The Women’s Auxiliary of the St. Andrew’s Society and the Illinois Daughters of Scotia were helping raise money for a new Scottish Home in Riverside, Illinois. They were sponsoring an event at Library Hall in Austin. (Austin is now part of the City of Chicago, but apparently was once its own town.) “The affair is under the direction Mrs. Elizabeth Ballantine, president of the auxiliary.” Jimmy Shepherd, announced as “Chicago’s Harry Lauder”, Margaret Flaws Hunter and Kate Campbell Saunders, will give recitations. Two little girls: Bessie Dewar and Bella Sellars will dance. In the museum, we have the pipes once played by Jimmy Shepherd.
The first Scottish Home was located at 43 Bryant Avenue, near the Douglas Monument. The exact location is now covered by a large, low income, housing complex.

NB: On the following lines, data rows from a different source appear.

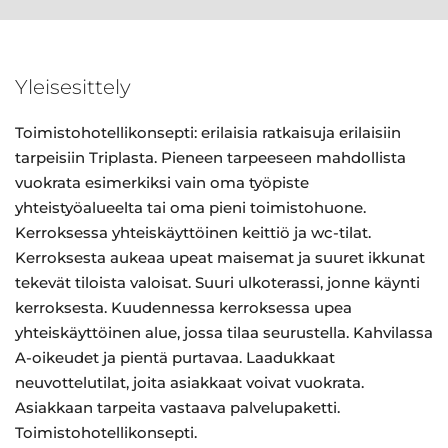
Yleisesittely
Toimistohotellikonsepti: erilaisia ratkaisuja erilaisiin
tarpeisiin Triplasta. Pieneen tarpeeseen mahdollista
vuokrata esimerkiksi vain oma työpiste
yhteistyöalueelta tai oma pieni toimistohuone.
Kerroksessa yhteiskäyttöinen keittiö ja wc-tilat.
Kerroksesta aukeaa upeat maisemat ja suuret ikkunat
tekevät tiloista valoisat. Suuri ulkoterassi, jonne käynti
kerroksesta. Kuudennessa kerroksessa upea
yhteiskäyttöinen alue, jossa tilaa seurustella. Kahvilassa
A-oikeudet ja pientä purtavaa. Laadukkaat
neuvottelutilat, joita asiakkaat voivat vuokrata.
Asiakkaan tarpeita vastaava palvelupaketti.
Toimistohotellikonsepti.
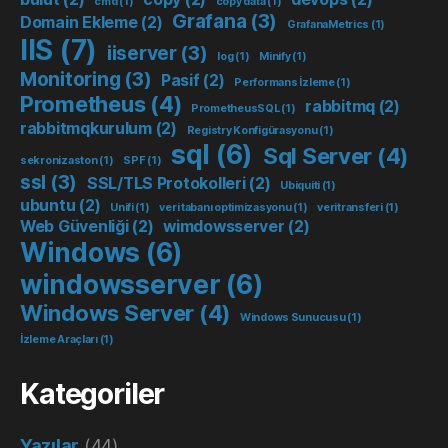
cmd
(1)
copy data
(1)
Grafana
(3)
Domain Ekleme
(2)
GrafanaMetrics
(1)
IIS
(7)
iiserver
(3)
log
(1)
Minify
(1)
Monitoring
(3)
Pasif
(2)
Performans İzleme
(1)
Prometheus
(4)
rabbitmq
(2)
PrometheusSQL
(1)
rabbitmqkurulum
(2)
Registry Konfigürasyonu
(1)
sql
(6)
Sql Server
(4)
sekronizaston
(1)
SPF
(1)
ssl
(3)
SSL/TLS Protokolleri
(2)
Ubiquiti
(1)
ubuntu
(2)
Unifi
(1)
veri tabanı optimizasyonu
(1)
veritransferi
(1)
Web Güvenliği
(2)
wimdowsserver
(2)
Windows
(6)
windowsserver
(6)
Windows Server
(4)
Windows Sunucusu
(1)
İzleme Araçları
(1)
Kategoriler
Yazılar
(44)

The newspaper article continued: “It is proposed to acquire a country place in the vicinity of Chicago to accommodate from forty to fifty." The property obtained is the present location of the Scottish Home in North Riverside, Illinois.
Mrs. Robert Ballantine was instrumental in completing the statue of Robert Burns in Garfield Park. The sculptor, W. Grant Stevenson, of Edinburgh, Scotland, would not finish the statue until he had been paid in full and fund-raising efforts were slow. Mrs. Ballantine made a trip to Scotland and visited with Grant Stevenson and arranged for payments to be made. The first payment was sent on May 12, 1904, and one year later the statue and panels were successfully cast.
On the Society page of the Chicago Daily Tribune, dated Sept. 21, 1895. You can find this note: “Mr. & Mrs. Robert Ballantine, No.283 North Oakley avenue, celebrated the twenty-fifth anniversary of their wedding last night. Mr. And Mrs. Ballantine received their friends in Washington Hall, corner of Washington and Ogden avenue. A large gathering was present.”
A diligent search has not given us any more information about her husband and no obituary can be found for either. We are still looking. Ballantine is a common name in Chicago Scottish history, but we owe a debt of gratitude to Mrs. Ballantine and it would be good to know more of her life. Any help would be appreciated.